Start of EXCERPTED DATA

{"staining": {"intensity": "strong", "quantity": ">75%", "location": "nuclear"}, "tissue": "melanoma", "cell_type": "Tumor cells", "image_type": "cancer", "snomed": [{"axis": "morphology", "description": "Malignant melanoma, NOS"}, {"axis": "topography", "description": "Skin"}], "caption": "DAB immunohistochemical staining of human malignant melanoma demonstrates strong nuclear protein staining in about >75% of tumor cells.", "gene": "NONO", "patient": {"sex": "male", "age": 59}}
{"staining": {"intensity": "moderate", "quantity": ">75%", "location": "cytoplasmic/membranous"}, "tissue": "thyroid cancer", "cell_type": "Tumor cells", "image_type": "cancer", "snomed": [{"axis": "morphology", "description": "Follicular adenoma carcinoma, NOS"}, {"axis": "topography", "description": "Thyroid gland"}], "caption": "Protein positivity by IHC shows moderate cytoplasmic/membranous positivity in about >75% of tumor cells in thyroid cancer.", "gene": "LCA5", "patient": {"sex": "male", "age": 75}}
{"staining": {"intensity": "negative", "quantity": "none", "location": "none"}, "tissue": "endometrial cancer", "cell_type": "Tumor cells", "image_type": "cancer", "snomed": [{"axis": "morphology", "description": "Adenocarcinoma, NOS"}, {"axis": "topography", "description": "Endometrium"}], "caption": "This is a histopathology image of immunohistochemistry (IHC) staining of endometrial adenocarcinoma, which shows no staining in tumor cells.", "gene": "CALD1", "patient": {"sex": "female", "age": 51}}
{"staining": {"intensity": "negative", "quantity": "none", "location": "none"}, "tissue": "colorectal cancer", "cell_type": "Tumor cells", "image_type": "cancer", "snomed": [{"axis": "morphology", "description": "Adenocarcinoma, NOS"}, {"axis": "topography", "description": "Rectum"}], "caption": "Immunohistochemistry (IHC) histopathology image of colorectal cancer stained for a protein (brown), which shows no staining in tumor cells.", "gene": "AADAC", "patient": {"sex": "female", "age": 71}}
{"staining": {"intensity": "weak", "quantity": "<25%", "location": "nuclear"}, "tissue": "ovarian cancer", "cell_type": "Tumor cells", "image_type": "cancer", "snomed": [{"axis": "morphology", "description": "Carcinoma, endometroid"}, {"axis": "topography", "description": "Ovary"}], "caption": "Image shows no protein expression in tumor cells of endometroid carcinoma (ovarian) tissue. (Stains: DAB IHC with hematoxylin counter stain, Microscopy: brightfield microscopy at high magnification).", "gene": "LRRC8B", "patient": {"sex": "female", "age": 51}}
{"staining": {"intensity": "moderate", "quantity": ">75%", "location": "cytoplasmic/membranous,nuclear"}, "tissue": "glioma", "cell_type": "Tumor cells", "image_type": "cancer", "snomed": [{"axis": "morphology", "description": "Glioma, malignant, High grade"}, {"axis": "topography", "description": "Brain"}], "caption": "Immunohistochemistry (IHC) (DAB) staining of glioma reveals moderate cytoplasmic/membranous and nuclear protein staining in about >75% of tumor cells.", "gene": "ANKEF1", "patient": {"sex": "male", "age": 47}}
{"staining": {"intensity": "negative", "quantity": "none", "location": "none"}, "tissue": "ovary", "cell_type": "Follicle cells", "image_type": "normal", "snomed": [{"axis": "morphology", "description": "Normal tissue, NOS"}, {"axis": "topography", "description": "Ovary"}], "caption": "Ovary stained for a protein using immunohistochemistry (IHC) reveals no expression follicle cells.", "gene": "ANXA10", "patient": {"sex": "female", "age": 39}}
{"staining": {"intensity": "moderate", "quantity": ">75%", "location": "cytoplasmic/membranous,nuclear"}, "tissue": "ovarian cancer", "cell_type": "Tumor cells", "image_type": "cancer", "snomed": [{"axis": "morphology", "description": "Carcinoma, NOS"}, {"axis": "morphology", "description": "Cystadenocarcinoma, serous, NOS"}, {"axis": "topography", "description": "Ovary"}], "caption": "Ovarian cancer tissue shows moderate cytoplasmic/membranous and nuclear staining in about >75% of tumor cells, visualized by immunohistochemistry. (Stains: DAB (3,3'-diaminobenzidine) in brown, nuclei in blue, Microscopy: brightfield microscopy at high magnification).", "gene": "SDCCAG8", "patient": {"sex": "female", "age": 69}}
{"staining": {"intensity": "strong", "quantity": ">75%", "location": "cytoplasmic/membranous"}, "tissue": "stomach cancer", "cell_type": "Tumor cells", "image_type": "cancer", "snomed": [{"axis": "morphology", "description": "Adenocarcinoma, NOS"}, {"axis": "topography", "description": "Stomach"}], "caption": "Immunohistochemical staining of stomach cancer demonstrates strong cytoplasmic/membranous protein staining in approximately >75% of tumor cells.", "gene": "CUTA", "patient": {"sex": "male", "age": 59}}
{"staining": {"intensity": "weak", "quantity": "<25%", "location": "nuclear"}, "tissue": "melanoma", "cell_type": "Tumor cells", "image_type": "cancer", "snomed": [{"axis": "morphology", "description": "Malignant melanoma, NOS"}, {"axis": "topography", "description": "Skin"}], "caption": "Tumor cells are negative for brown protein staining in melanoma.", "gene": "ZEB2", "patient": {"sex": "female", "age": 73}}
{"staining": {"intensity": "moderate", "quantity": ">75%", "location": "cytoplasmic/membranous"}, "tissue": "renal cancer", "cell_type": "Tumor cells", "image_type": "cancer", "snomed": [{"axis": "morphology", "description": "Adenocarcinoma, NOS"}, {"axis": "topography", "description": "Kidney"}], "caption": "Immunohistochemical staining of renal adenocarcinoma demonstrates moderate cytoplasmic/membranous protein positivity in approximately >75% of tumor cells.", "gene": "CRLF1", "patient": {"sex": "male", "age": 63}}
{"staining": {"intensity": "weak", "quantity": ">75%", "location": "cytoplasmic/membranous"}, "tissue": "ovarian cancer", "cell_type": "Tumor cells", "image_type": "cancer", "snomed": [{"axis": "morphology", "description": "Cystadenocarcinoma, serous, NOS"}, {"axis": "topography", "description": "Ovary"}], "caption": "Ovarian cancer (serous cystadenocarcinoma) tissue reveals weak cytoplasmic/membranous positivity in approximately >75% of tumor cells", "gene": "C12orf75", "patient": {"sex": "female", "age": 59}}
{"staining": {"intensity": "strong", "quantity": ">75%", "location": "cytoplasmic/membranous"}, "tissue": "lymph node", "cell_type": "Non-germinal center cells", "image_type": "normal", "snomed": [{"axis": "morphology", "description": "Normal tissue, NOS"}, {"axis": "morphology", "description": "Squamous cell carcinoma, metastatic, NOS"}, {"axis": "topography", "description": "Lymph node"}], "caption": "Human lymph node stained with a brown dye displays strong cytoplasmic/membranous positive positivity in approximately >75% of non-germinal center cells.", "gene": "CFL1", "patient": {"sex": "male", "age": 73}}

End of EXCERPTED DATA

WHAT YOU SHOULD DO = The full data, repeated exactly, is the only acceptable output.

RESPONSE =
{"staining": {"intensity": "strong", "quantity": ">75%", "location": "nuclear"}, "tissue": "melanoma", "cell_type": "Tumor cells", "image_type": "cancer", "snomed": [{"axis": "morphology", "description": "Malignant melanoma, NOS"}, {"axis": "topography", "description": "Skin"}], "caption": "DAB immunohistochemical staining of human malignant melanoma demonstrates strong nuclear protein staining in about >75% of tumor cells.", "gene": "NONO", "patient": {"sex": "male", "age": 59}}
{"staining": {"intensity": "moderate", "quantity": ">75%", "location": "cytoplasmic/membranous"}, "tissue": "thyroid cancer", "cell_type": "Tumor cells", "image_type": "cancer", "snomed": [{"axis": "morphology", "description": "Follicular adenoma carcinoma, NOS"}, {"axis": "topography", "description": "Thyroid gland"}], "caption": "Protein positivity by IHC shows moderate cytoplasmic/membranous positivity in about >75% of tumor cells in thyroid cancer.", "gene": "LCA5", "patient": {"sex": "male", "age": 75}}
{"staining": {"intensity": "negative", "quantity": "none", "location": "none"}, "tissue": "endometrial cancer", "cell_type": "Tumor cells", "image_type": "cancer", "snomed": [{"axis": "morphology", "description": "Adenocarcinoma, NOS"}, {"axis": "topography", "description": "Endometrium"}], "caption": "This is a histopathology image of immunohistochemistry (IHC) staining of endometrial adenocarcinoma, which shows no staining in tumor cells.", "gene": "CALD1", "patient": {"sex": "female", "age": 51}}
{"staining": {"intensity": "negative", "quantity": "none", "location": "none"}, "tissue": "colorectal cancer", "cell_type": "Tumor cells", "image_type": "cancer", "snomed": [{"axis": "morphology", "description": "Adenocarcinoma, NOS"}, {"axis": "topography", "description": "Rectum"}], "caption": "Immunohistochemistry (IHC) histopathology image of colorectal cancer stained for a protein (brown), which shows no staining in tumor cells.", "gene": "AADAC", "patient": {"sex": "female", "age": 71}}
{"staining": {"intensity": "weak", "quantity": "<25%", "location": "nuclear"}, "tissue": "ovarian cancer", "cell_type": "Tumor cells", "image_type": "cancer", "snomed": [{"axis": "morphology", "description": "Carcinoma, endometroid"}, {"axis": "topography", "description": "Ovary"}], "caption": "Image shows no protein expression in tumor cells of endometroid carcinoma (ovarian) tissue. (Stains: DAB IHC with hematoxylin counter stain, Microscopy: brightfield microscopy at high magnification).", "gene": "LRRC8B", "patient": {"sex": "female", "age": 51}}
{"staining": {"intensity": "moderate", "quantity": ">75%", "location": "cytoplasmic/membranous,nuclear"}, "tissue": "glioma", "cell_type": "Tumor cells", "image_type": "cancer", "snomed": [{"axis": "morphology", "description": "Glioma, malignant, High grade"}, {"axis": "topography", "description": "Brain"}], "caption": "Immunohistochemistry (IHC) (DAB) staining of glioma reveals moderate cytoplasmic/membranous and nuclear protein staining in about >75% of tumor cells.", "gene": "ANKEF1", "patient": {"sex": "male", "age": 47}}
{"staining": {"intensity": "negative", "quantity": "none", "location": "none"}, "tissue": "ovary", "cell_type": "Follicle cells", "image_type": "normal", "snomed": [{"axis": "morphology", "description": "Normal tissue, NOS"}, {"axis": "topography", "description": "Ovary"}], "caption": "Ovary stained for a protein using immunohistochemistry (IHC) reveals no expression follicle cells.", "gene": "ANXA10", "patient": {"sex": "female", "age": 39}}
{"staining": {"intensity": "moderate", "quantity": ">75%", "location": "cytoplasmic/membranous,nuclear"}, "tissue": "ovarian cancer", "cell_type": "Tumor cells", "image_type": "cancer", "snomed": [{"axis": "morphology", "description": "Carcinoma, NOS"}, {"axis": "morphology", "description": "Cystadenocarcinoma, serous, NOS"}, {"axis": "topography", "description": "Ovary"}], "caption": "Ovarian cancer tissue shows moderate cytoplasmic/membranous and nuclear staining in about >75% of tumor cells, visualized by immunohistochemistry. (Stains: DAB (3,3'-diaminobenzidine) in brown, nuclei in blue, Microscopy: brightfield microscopy at high magnification).", "gene": "SDCCAG8", "patient": {"sex": "female", "age": 69}}
{"staining": {"intensity": "strong", "quantity": ">75%", "location": "cytoplasmic/membranous"}, "tissue": "stomach cancer", "cell_type": "Tumor cells", "image_type": "cancer", "snomed": [{"axis": "morphology", "description": "Adenocarcinoma, NOS"}, {"axis": "topography", "description": "Stomach"}], "caption": "Immunohistochemical staining of stomach cancer demonstrates strong cytoplasmic/membranous protein staining in approximately >75% of tumor cells.", "gene": "CUTA", "patient": {"sex": "male", "age": 59}}
{"staining": {"intensity": "weak", "quantity": "<25%", "location": "nuclear"}, "tissue": "melanoma", "cell_type": "Tumor cells", "image_type": "cancer", "snomed": [{"axis": "morphology", "description": "Malignant melanoma, NOS"}, {"axis": "topography", "description": "Skin"}], "caption": "Tumor cells are negative for brown protein staining in melanoma.", "gene": "ZEB2", "patient": {"sex": "female", "age": 73}}
{"staining": {"intensity": "moderate", "quantity": ">75%", "location": "cytoplasmic/membranous"}, "tissue": "renal cancer", "cell_type": "Tumor cells", "image_type": "cancer", "snomed": [{"axis": "morphology", "description": "Adenocarcinoma, NOS"}, {"axis": "topography", "description": "Kidney"}], "caption": "Immunohistochemical staining of renal adenocarcinoma demonstrates moderate cytoplasmic/membranous protein positivity in approximately >75% of tumor cells.", "gene": "CRLF1", "patient": {"sex": "male", "age": 63}}
{"staining": {"intensity": "weak", "quantity": ">75%", "location": "cytoplasmic/membranous"}, "tissue": "ovarian cancer", "cell_type": "Tumor cells", "image_type": "cancer", "snomed": [{"axis": "morphology", "description": "Cystadenocarcinoma, serous, NOS"}, {"axis": "topography", "description": "Ovary"}], "caption": "Ovarian cancer (serous cystadenocarcinoma) tissue reveals weak cytoplasmic/membranous positivity in approximately >75% of tumor cells", "gene": "C12orf75", "patient": {"sex": "female", "age": 59}}
{"staining": {"intensity": "strong", "quantity": ">75%", "location": "cytoplasmic/membranous"}, "tissue": "lymph node", "cell_type": "Non-germinal center cells", "image_type": "normal", "snomed": [{"axis": "morphology", "description": "Normal tissue, NOS"}, {"axis": "morphology", "description": "Squamous cell carcinoma, metastatic, NOS"}, {"axis": "topography", "description": "Lymph node"}], "caption": "Human lymph node stained with a brown dye displays strong cytoplasmic/membranous positive positivity in approximately >75% of non-germinal center cells.", "gene": "CFL1", "patient": {"sex": "male", "age": 73}}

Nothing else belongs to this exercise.